You can spend hours every day playing with and analyzing your website data on Excel, but a lot of this information is not really useful for evaluating your overall performance and success. Below are five social media metrics that we find most useful for most type of businesses:
1. Social Buttons
Social media buttons, such as Google "pluses", Facebook "likes", LinkedIn "shares", and Twitter "tweets" usually have counters on them where you can see how many people liked or shared your content. This is the starting point for measuring your social media campaign efforts, but it is especially important for campaigns whose goal is to increase awareness.
2. Social Citations
Do people mention your company on social media? How many citations do you get compared to your competition? You can sign up to Google alerts with your company name as a keyword to trace all citations or you can use social media marketing tools provided by such companies as MajesticSEO, HubSpot and others (find more tools from the articles on this post: 50 best website marketing articles of 2012).
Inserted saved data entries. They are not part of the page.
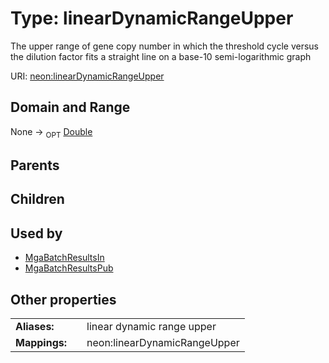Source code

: 
# Type: linearDynamicRangeUpper


The upper range of gene copy number in which the threshold cycle versus the dilution factor fits a straight line on a base-10 semi-logarithmic graph

URI: [neon:linearDynamicRangeUpper](https://data.neonscience.org/linearDynamicRangeUpper)


## Domain and Range

None ->  <sub>OPT</sub> [Double](types/Double.md)

## Parents


## Children


## Used by

 * [MgaBatchResultsIn](MgaBatchResultsIn.md)
 * [MgaBatchResultsPub](MgaBatchResultsPub.md)

## Other properties

|  |  |  |
| --- | --- | --- |
| **Aliases:** | | linear dynamic range upper |
| **Mappings:** | | neon:linearDynamicRangeUpper |

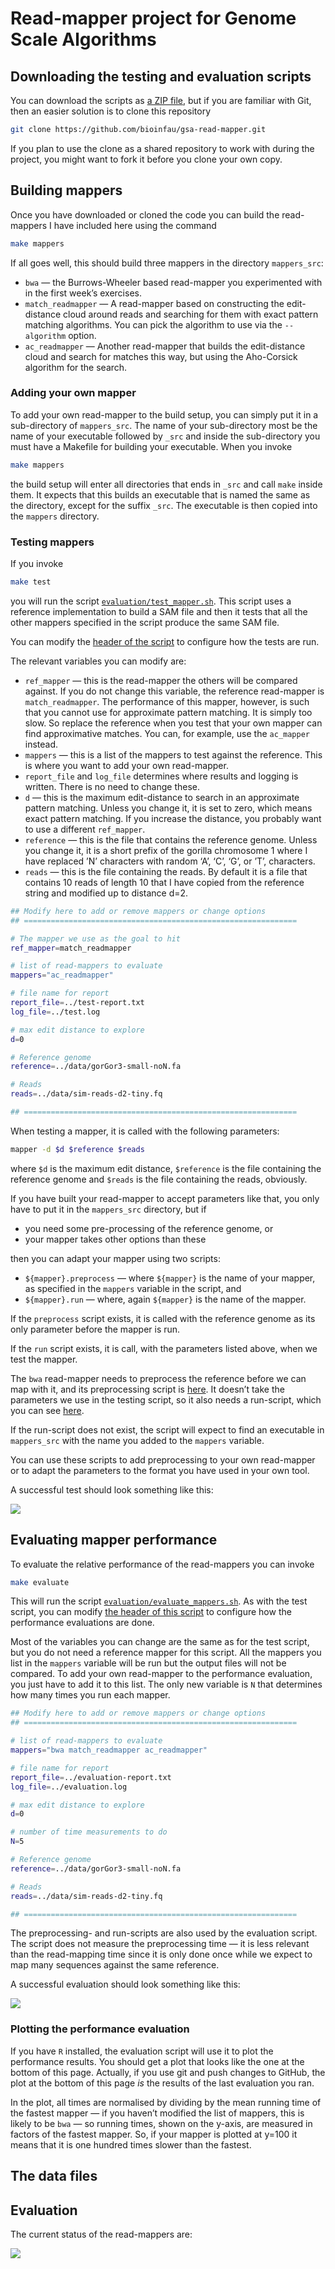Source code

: # Read-mapper project for Genome Scale Algorithms

## Downloading the testing and evaluation scripts

You can download the scripts as [a ZIP file](https://github.com/bioinfau/gsa-read-mapper/archive/master.zip), but if you are familiar with Git, then an easier solution is to clone this repository

```sh
git clone https://github.com/bioinfau/gsa-read-mapper.git
```

If you plan to use the clone as a shared repository to work with during the project, you might want to fork it before you clone your own copy.

## Building mappers

Once you have downloaded or cloned the code you can build the read-mappers I have included here using the command

```sh
make mappers
```

If all goes well, this should build three mappers in the directory `mappers_src`:
 * `bwa` — the Burrows-Wheeler based read-mapper you experimented with in the first week’s exercises.
 * `match_readmapper` — A read-mapper based on constructing the edit-distance cloud around reads and searching for them with exact pattern matching algorithms. You can pick the algorithm to use via the `--algorithm` option.
 * `ac_readmapper` — Another read-mapper that builds the edit-distance cloud and search for matches this way, but using the Aho-Corsick algorithm for the search.

### Adding your own mapper

To add your own read-mapper to the build setup, you can simply put it in a sub-directory of `mappers_src`. The name of your sub-directory most be the name of your executable followed by `_src` and inside the sub-directory you must have a Makefile for building your executable. When you invoke

```sh
make mappers
```

the build setup will enter all directories that ends in `_src` and call `make` inside them. It expects that this builds an executable that is named the same as the directory, except for the suffix `_src`. The executable is then copied into the `mappers` directory.

### Testing mappers

If you invoke 

```sh
make test
```

you will run the script [`evaluation/test_mapper.sh`](https://github.com/mailund/gsa-read-mapper/blob/master/evaluation/test_mappers.sh). This script uses a reference implementation to build a SAM file and then it tests that all the other mappers specified in the script produce the same SAM file.

You can modify the [header of the script](https://github.com/mailund/gsa-read-mapper/blob/a748068714fabeb8989382664c1dfea8e87fb79b/evaluation/test_mappers.sh#L3-L25) to configure how the tests are run.

The relevant variables you can modify are:
 * `ref_mapper` — this is the read-mapper the others will be compared against. If you do not change this variable, the reference read-mapper is `match_readmapper`. The performance of this mapper, however, is such that you cannot use for approximate pattern matching. It is simply too slow. So replace the reference when you test that your own mapper can find approximative matches. You can, for example, use the `ac_mapper` instead.
 * `mappers` — this is a list of the mappers to test against the reference. This is where you want to add your own read-mapper.
 * `report_file` and `log_file` determines where results and logging is written. There is no need to change these.
 * `d` — this is the maximum edit-distance to search in an approximate pattern matching. Unless you change it, it is set to zero, which means exact pattern matching. If you increase the distance, you probably want to use a different `ref_mapper`.
 * `reference` — this is the file that contains the reference genome. Unless you change it, it is a short prefix of the gorilla chromosome 1 where I have replaced ’N’ characters with random ‘A’, ‘C’, ‘G’, or ’T’, characters.
 * `reads` — this is the file containing the reads. By default it is a file that contains 10 reads of length 10 that I have copied from the reference string and modified up to distance d=2.

```sh
## Modify here to add or remove mappers or change options
## =============================================================

# The mapper we use as the goal to hit
ref_mapper=match_readmapper

# list of read-mappers to evaluate
mappers="ac_readmapper"

# file name for report
report_file=../test-report.txt
log_file=../test.log

# max edit distance to explore
d=0

# Reference genome
reference=../data/gorGor3-small-noN.fa

# Reads
reads=../data/sim-reads-d2-tiny.fq

## =============================================================
```

When testing a mapper, it is called with the following parameters:

```sh
mapper -d $d $reference $reads
```

where `$d` is the maximum edit distance, `$reference` is the file containing the reference genome and `$reads` is the file containing the reads, obviously.

If you have built your read-mapper to accept parameters like that, you only have to put it in the `mappers_src` directory, but if

* you need some pre-processing of the reference genome, or
* your mapper takes other options than these

then you can adapt your mapper using two scripts:

* `${mapper}.preprocess` — where `${mapper}` is the name of your mapper, as specified in the `mappers` variable in the script, and
* `${mapper}.run` — where, again `${mapper}` is the name of the mapper.

If the `preprocess` script exists, it is called with the reference genome as its only parameter before the mapper is run.

If the `run` script exists, it is call, with the parameters listed above, when we test the mapper.

The `bwa` read-mapper needs to preprocess the reference before we can map with it, and its preprocessing script is [here](https://github.com/mailund/gsa-read-mapper/blob/master/evaluation/bwa.preprocess). It doesn’t take the parameters we use in the testing script, so it also needs a run-script, which you can see [here](https://github.com/mailund/gsa-read-mapper/blob/master/evaluation/bwa.run).

If the run-script does not exist, the script will expect to find an executable in `mappers_src` with the name you added to the `mappers` variable.

You can use these scripts to add preprocessing to your own read-mapper or to adapt the parameters to the format you have used in your own tool.

A successful test should look something like this:

![](images/successful-test.png)


## Evaluating mapper performance

To evaluate the relative performance of the read-mappers you can invoke

```sh
make evaluate
```

This will run the script [`evaluation/evaluate_mappers.sh`](https://github.com/mailund/gsa-read-mapper/blob/master/evaluation/evaluate_mappers.sh). As with the test script, you can modify [the header of this script](https://github.com/mailund/gsa-read-mapper/blob/11dd0116fb8bf35c976162beb1a56dfddfb9b521/evaluation/evaluate_mappers.sh#L3-L25) to configure how the performance evaluations are done.

Most of the variables you can change are the same as for the test script, but you do not need a reference mapper for this script. All the mappers you list in the `mappers` variable will be run but the output files will not be compared. To add your own read-mapper to the performance evaluation, you just have to add it to this list. The only new variable is `N` that determines how many times you run each mapper.

```sh
## Modify here to add or remove mappers or change options
## =============================================================

# list of read-mappers to evaluate
mappers="bwa match_readmapper ac_readmapper"

# file name for report
report_file=../evaluation-report.txt
log_file=../evaluation.log

# max edit distance to explore
d=0

# number of time measurements to do
N=5

# Reference genome
reference=../data/gorGor3-small-noN.fa

# Reads
reads=../data/sim-reads-d2-tiny.fq

## =============================================================
```

The preprocessing- and run-scripts are also used by the evaluation script. The script does not measure the preprocessing time — it is less relevant than the read-mapping time since it is only done once while we expect to map many sequences against the same reference.

A successful evaluation should look something like this:

![](images/sucessful-evaluation.png)

### Plotting the performance evaluation

If you have `R` installed, the evaluation script will use it to plot the performance results. You should get a plot that looks like the one at the bottom of this page. Actually, if you use git and push changes to GitHub, the plot at the bottom of this page *is* the results of the last evaluation you ran.

In the plot, all times are normalised by dividing by the mean running time of the fastest mapper — if you haven’t modified the list of mappers, this is likely to be `bwa` — so running times, shown on the y-axis, are measured in factors of the fastest mapper. So, if your mapper is plotted at y=100 it means that it is one hundred times slower than the fastest.

## The data files

## Evaluation

The current status of the read-mappers are:

![](evaluation-report.txt.png)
To determine your performance, divide the number of your citations by the total number of social citations (yours and your competition).
3. Referrals
Track how many people retweet, share and comment on your content on social media sites. This can help you gauge your content creation strategy. Here is a list of three tools to track retweets or use the Twitter free search tool. Your retweet performance can be determined by dividing the number of your tweets by the total number of tweets. This, however, is not the most accurate metric. A more accurate way will be to divide by the total of number of tweets in your area of specialization, and even more specifically, by the total number of tweets about your immediate competitors. There are many individual free and commercial tools that you can use to track user interaction, but we prefer to use an excellent and free Google Analytics. Here is a great article on how to enable social media interaction tracking on Google Analytics (get your website designer to set it up for you once, and use it from then on).
4. Clicks of Interest
Track click-through links from social media sites to your website. Using tools like Google URL builder will help you track all your campaign and clearly view all the different types of clicks inside your Google Analytics account. Needless to say, this is where you would want to check what domains have links pointing to your site. Use free Google Webmaster tools (need to sign up) to check all your external and internal links.
5. Clicks to Action
The ultimate goal of all marketing campaigns, including social media marketing, is to increase revenue and generate sales. With the exception of the awareness campaigns, generating quality leads or direct sales is the ultimate objective of most businesses. Hence, measuring how many user registrations, downloads or purchases resulted from your social media campaign is your ultimate success metric. This, too, can be enabled on Google Analytics by setting up "goals" and "goal conversion on Google Analytics".
In addition, when your sales people receive inquiries over the phone, they need to ask about the "source", i.e. how did you find us and record the number of social media referrals in your customer relationship management database or simply an Excel sheet.
Customer calls and website registrations/inquiries about your products or services are the ultimate metrics of your overall Marketing strategy.